Thursday 2 January 2020

We started the day with a 113 km trip north to Walgett for breakfast at the highly recommended, if not out of the way, Stone’s Throw café and gift shop. Great coffee and amazing stock of gifts that we can’t imagine will be ever be sold. We reduced the stock by one item.

Our next stop was the Home Hardware store, which like the hardware stores of our youth, sold everything. We had a ball finding things we never thought we needed, and came away with items ranging from a universal sink plug, a cake rack and William Morris mugs.

Fifty-five km on a dirt road, over a flat dry flood plain, adjacent to the now virtually non-existent Macquarie Marches (yet another ecological disaster) to Carinda.  Our reason for this detour was to visit a “Buy in the Bush” outlet, where I was able to spend up big on some locally produced (like, just round the corner) items.

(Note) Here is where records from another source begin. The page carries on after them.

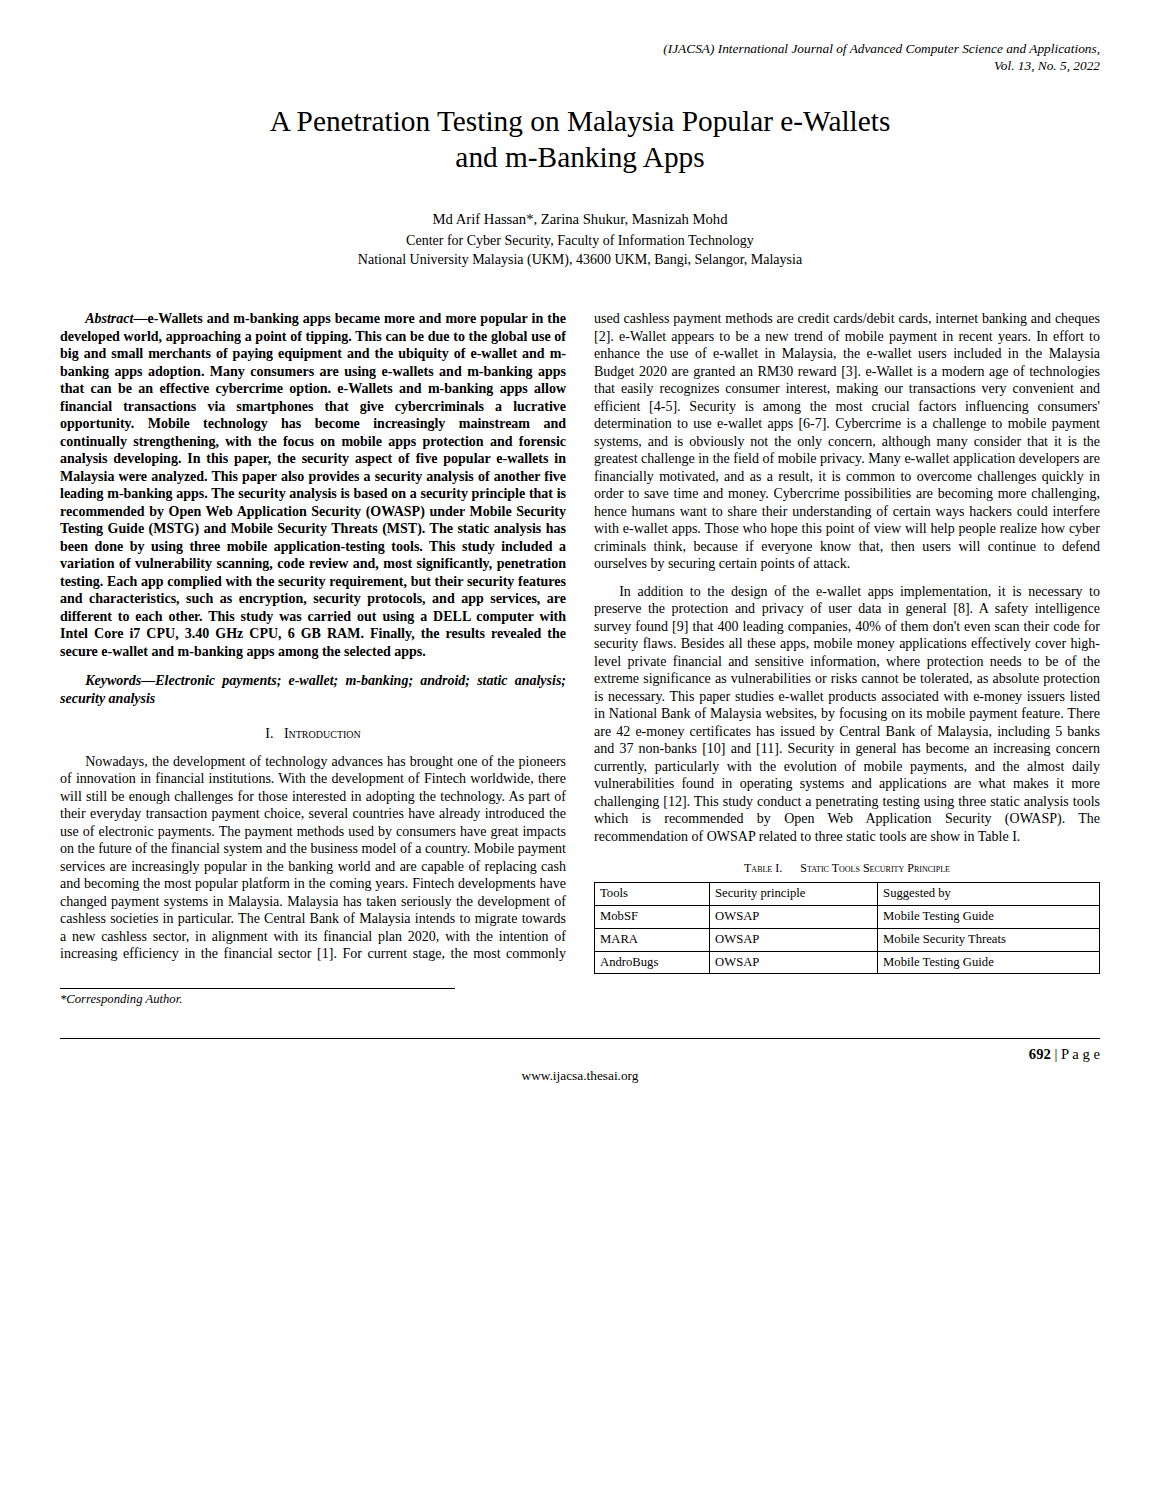(IJACSA) International Journal of Advanced Computer Science and Applications,
Vol. 13, No. 5, 2022
A Penetration Testing on Malaysia Popular e-Wallets
and m-Banking Apps
Md Arif Hassan*, Zarina Shukur, Masnizah Mohd
Center for Cyber Security, Faculty of Information Technology
National University Malaysia (UKM), 43600 UKM, Bangi, Selangor, Malaysia
Abstract—e-Wallets and m-banking apps became more and more popular in the developed world, approaching a point of tipping. This can be due to the global use of big and small merchants of paying equipment and the ubiquity of e-wallet and m-banking apps adoption. Many consumers are using e-wallets and m-banking apps that can be an effective cybercrime option. e-Wallets and m-banking apps allow financial transactions via smartphones that give cybercriminals a lucrative opportunity. Mobile technology has become increasingly mainstream and continually strengthening, with the focus on mobile apps protection and forensic analysis developing. In this paper, the security aspect of five popular e-wallets in Malaysia were analyzed. This paper also provides a security analysis of another five leading m-banking apps. The security analysis is based on a security principle that is recommended by Open Web Application Security (OWASP) under Mobile Security Testing Guide (MSTG) and Mobile Security Threats (MST). The static analysis has been done by using three mobile application-testing tools. This study included a variation of vulnerability scanning, code review and, most significantly, penetration testing. Each app complied with the security requirement, but their security features and characteristics, such as encryption, security protocols, and app services, are different to each other. This study was carried out using a DELL computer with Intel Core i7 CPU, 3.40 GHz CPU, 6 GB RAM. Finally, the results revealed the secure e-wallet and m-banking apps among the selected apps.
Keywords—Electronic payments; e-wallet; m-banking; android; static analysis; security analysis
I. Introduction
Nowadays, the development of technology advances has brought one of the pioneers of innovation in financial institutions. With the development of Fintech worldwide, there will still be enough challenges for those interested in adopting the technology. As part of their everyday transaction payment choice, several countries have already introduced the use of electronic payments. The payment methods used by consumers have great impacts on the future of the financial system and the business model of a country. Mobile payment services are increasingly popular in the banking world and are capable of replacing cash and becoming the most popular platform in the coming years. Fintech developments have changed payment systems in Malaysia. Malaysia has taken seriously the development of cashless societies in particular. The Central Bank of Malaysia intends to migrate towards a new cashless sector, in alignment with its financial plan 2020, with the intention of increasing efficiency in the financial sector [1]. For current stage, the most commonly used cashless payment methods are credit cards/debit cards, internet banking and cheques [2]. e-Wallet appears to be a new trend of mobile payment in recent years. In effort to enhance the use of e-wallet in Malaysia, the e-wallet users included in the Malaysia Budget 2020 are granted an RM30 reward [3]. e-Wallet is a modern age of technologies that easily recognizes consumer interest, making our transactions very convenient and efficient [4-5]. Security is among the most crucial factors influencing consumers' determination to use e-wallet apps [6-7]. Cybercrime is a challenge to mobile payment systems, and is obviously not the only concern, although many consider that it is the greatest challenge in the field of mobile privacy. Many e-wallet application developers are financially motivated, and as a result, it is common to overcome challenges quickly in order to save time and money. Cybercrime possibilities are becoming more challenging, hence humans want to share their understanding of certain ways hackers could interfere with e-wallet apps. Those who hope this point of view will help people realize how cyber criminals think, because if everyone know that, then users will continue to defend ourselves by securing certain points of attack.
In addition to the design of the e-wallet apps implementation, it is necessary to preserve the protection and privacy of user data in general [8]. A safety intelligence survey found [9] that 400 leading companies, 40% of them don't even scan their code for security flaws. Besides all these apps, mobile money applications effectively cover high-level private financial and sensitive information, where protection needs to be of the extreme significance as vulnerabilities or risks cannot be tolerated, as absolute protection is necessary. This paper studies e-wallet products associated with e-money issuers listed in National Bank of Malaysia websites, by focusing on its mobile payment feature. There are 42 e-money certificates has issued by Central Bank of Malaysia, including 5 banks and 37 non-banks [10] and [11]. Security in general has become an increasing concern currently, particularly with the evolution of mobile payments, and the almost daily vulnerabilities found in operating systems and applications are what makes it more challenging [12]. This study conduct a penetrating testing using three static analysis tools which is recommended by Open Web Application Security (OWASP). The recommendation of OWSAP related to three static tools are show in Table I.
Table I. Static Tools Security Principle
| Tools | Security principle | Suggested by |
| MobSF | OWSAP | Mobile Testing Guide |
| MARA | OWSAP | Mobile Security Threats |
| AndroBugs | OWSAP | Mobile Testing Guide |
*Corresponding Author.
692 | P a g e
www.ijacsa.thesai.org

I also wanted to visit the pub whose only claim to fame, and significant it is, is that David Bowie made the film clip for his song, “Let’s Dance”, in 1983 (you can also watch it on YouTube — David Bowie - Let's Dance (Official Video);). But why in this remote isolated corner of NSW!  The artist and film crew certainly would have been in for a culture shock. The pub runs the “Beats Starvin’ Bistro”; one TripAdvisor reviewer assured readers the food was better than the name suggested. I still wasn’t tempted and stuck with a can of Solo.

The temperature climbed to 43 degrees as we returned to Coonamble. We were pleased we’d decided on a quiet afternoon in our air conditioned motel room and later in the a/c Coonamble Bowling Club, conveniently located across the road. There was only one other family dining in the Club, far different from the previous "bingo" night.

To give you an idea of the ramifications of the heat, the water from our cold tap is hot enough to shower in. The water doesn’t have a nice taste either, as the aquifer reserves are apparently getting low, and we are purchasing bottled water even to make tea.